-- Opening Marker --

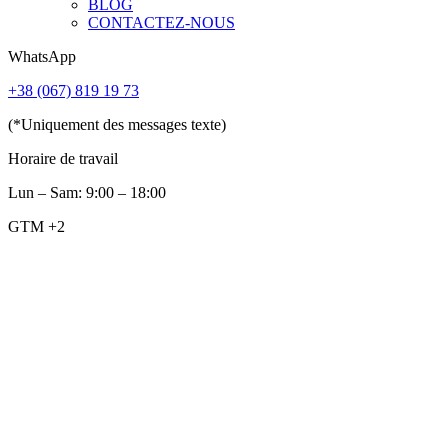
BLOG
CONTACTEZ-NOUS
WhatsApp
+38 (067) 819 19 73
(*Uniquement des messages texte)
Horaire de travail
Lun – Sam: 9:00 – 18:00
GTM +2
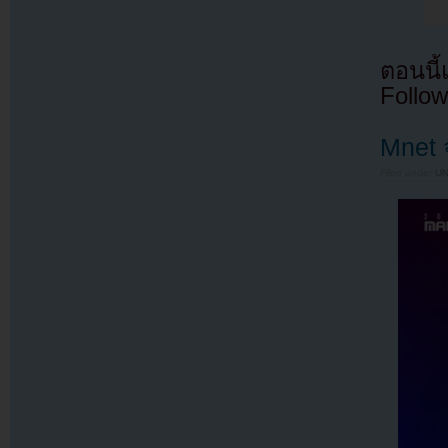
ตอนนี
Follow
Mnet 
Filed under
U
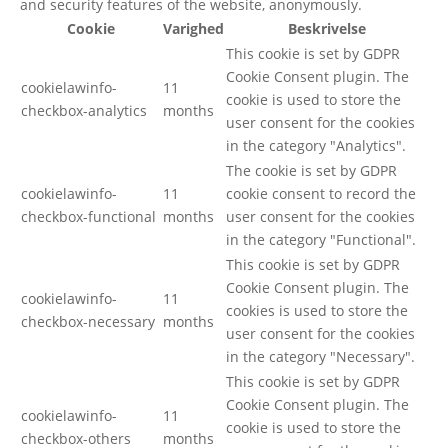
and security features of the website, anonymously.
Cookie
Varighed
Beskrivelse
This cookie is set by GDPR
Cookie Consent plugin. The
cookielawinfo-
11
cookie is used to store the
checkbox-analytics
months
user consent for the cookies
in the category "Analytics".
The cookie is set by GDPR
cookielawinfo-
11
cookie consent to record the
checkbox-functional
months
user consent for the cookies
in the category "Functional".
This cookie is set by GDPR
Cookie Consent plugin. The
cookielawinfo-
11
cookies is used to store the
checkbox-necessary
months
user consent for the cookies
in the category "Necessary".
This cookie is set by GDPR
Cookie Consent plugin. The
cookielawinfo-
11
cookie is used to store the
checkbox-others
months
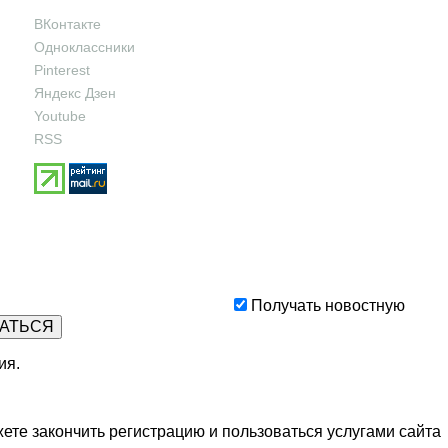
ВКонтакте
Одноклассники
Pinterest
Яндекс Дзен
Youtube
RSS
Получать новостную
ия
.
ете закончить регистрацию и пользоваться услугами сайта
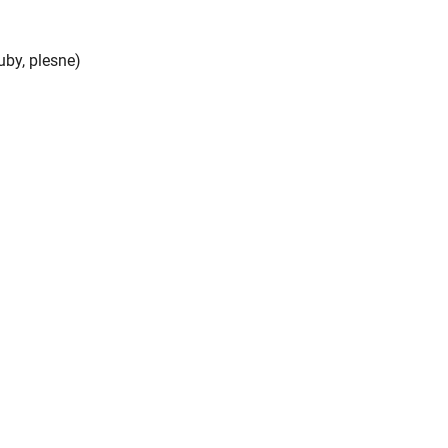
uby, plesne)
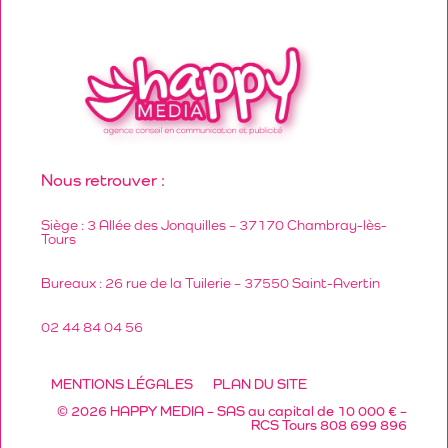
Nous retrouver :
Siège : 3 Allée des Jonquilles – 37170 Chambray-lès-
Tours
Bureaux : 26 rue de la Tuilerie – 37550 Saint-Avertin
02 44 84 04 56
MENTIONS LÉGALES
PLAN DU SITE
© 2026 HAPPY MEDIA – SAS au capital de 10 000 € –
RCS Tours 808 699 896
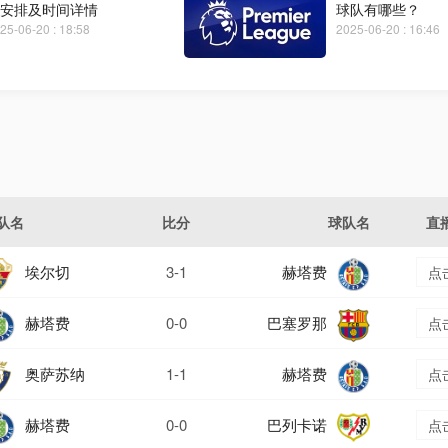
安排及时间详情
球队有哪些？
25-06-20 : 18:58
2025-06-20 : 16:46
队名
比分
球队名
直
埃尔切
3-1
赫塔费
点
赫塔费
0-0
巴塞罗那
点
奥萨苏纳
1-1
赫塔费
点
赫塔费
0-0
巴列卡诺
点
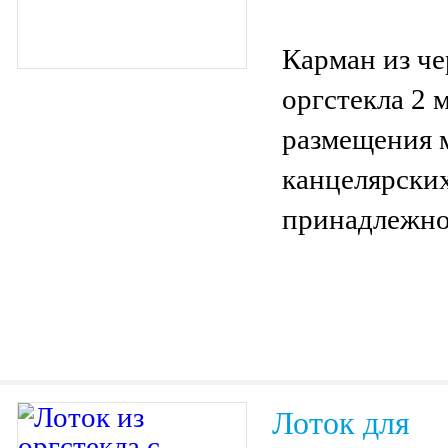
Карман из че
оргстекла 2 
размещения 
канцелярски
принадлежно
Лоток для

-- Closing Marker --
-- Opening Marker --

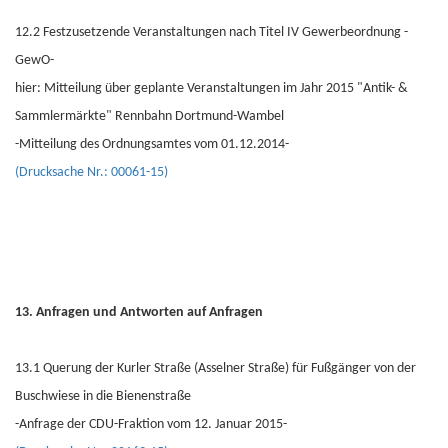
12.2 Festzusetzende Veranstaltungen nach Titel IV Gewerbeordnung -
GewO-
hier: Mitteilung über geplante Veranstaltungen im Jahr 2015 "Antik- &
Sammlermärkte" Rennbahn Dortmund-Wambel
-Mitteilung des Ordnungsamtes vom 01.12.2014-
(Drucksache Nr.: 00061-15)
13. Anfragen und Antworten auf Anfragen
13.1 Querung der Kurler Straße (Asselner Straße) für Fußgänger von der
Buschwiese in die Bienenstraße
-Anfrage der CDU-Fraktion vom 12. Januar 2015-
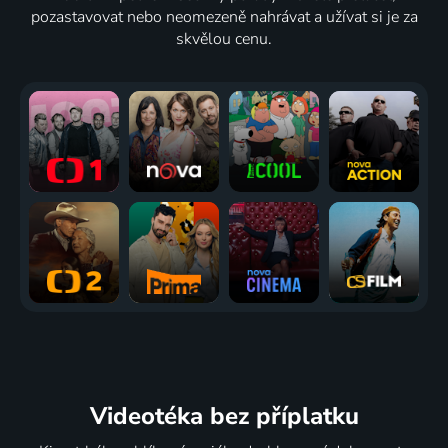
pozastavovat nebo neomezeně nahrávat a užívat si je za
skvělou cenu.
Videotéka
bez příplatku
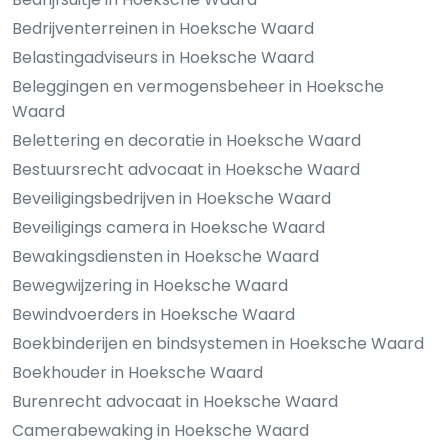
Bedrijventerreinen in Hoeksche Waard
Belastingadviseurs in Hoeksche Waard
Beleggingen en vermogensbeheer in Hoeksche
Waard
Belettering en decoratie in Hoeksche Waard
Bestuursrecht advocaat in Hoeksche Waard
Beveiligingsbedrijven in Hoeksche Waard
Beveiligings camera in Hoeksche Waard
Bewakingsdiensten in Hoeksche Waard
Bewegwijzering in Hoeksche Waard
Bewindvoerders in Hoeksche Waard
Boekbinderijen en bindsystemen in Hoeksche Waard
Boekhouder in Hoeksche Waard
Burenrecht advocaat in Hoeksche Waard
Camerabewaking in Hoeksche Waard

-- Closing Marker --

[Work request]: Count the lines above that contain the string "advocaat", treating uppercase and lowercase letters as different. Reply with the number alone.

[Task output]: 2